• ASSIGNED TASK: How many lines in the listing below contain the word "Bewertungen"? Reply with the number only.

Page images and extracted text
....

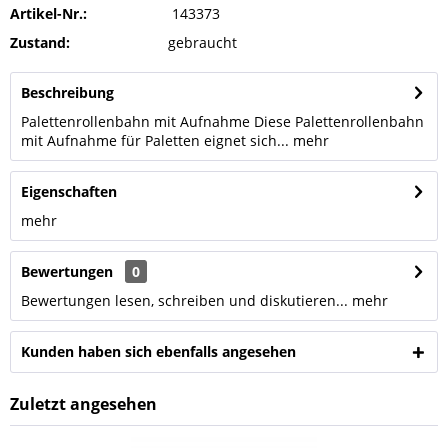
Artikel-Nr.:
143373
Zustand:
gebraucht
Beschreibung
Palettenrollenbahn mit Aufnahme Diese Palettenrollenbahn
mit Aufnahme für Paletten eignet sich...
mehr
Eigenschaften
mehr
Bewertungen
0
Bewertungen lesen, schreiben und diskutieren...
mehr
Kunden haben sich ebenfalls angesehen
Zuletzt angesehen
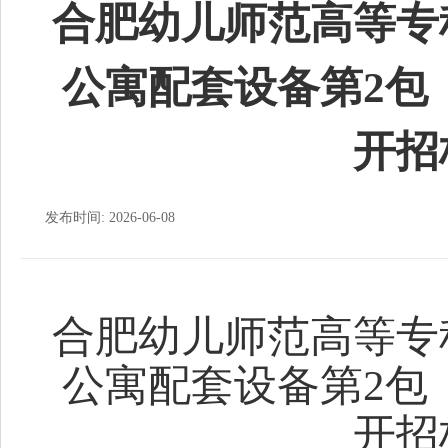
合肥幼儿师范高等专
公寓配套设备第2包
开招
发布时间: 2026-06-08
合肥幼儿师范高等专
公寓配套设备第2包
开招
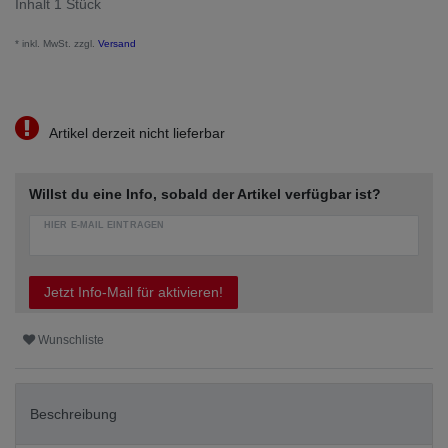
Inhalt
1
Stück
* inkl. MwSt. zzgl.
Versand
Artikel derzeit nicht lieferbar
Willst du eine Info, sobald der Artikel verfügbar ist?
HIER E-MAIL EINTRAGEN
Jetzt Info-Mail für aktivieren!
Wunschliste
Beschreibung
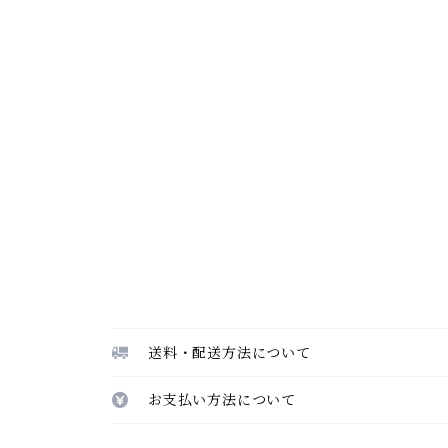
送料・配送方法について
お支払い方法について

....

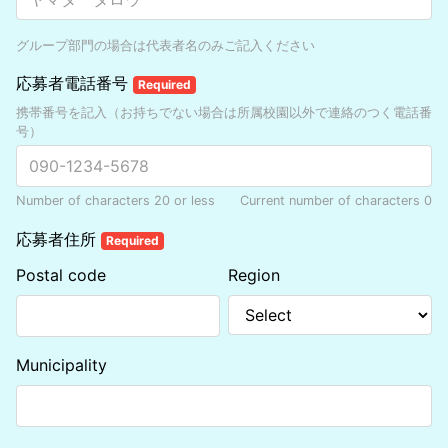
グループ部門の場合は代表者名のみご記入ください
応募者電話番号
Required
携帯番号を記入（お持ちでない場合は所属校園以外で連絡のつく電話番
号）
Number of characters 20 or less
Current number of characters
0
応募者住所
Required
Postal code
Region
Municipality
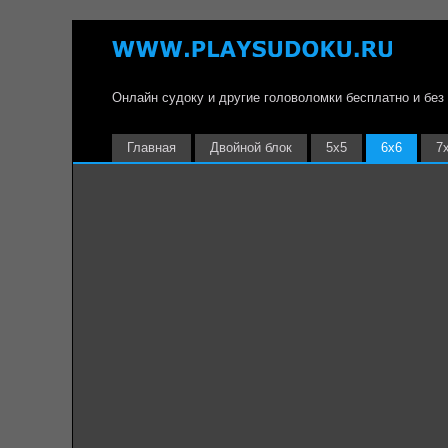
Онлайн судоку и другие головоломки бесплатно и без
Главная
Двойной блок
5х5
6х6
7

....

• RESPONSE TO THIS TASK: 2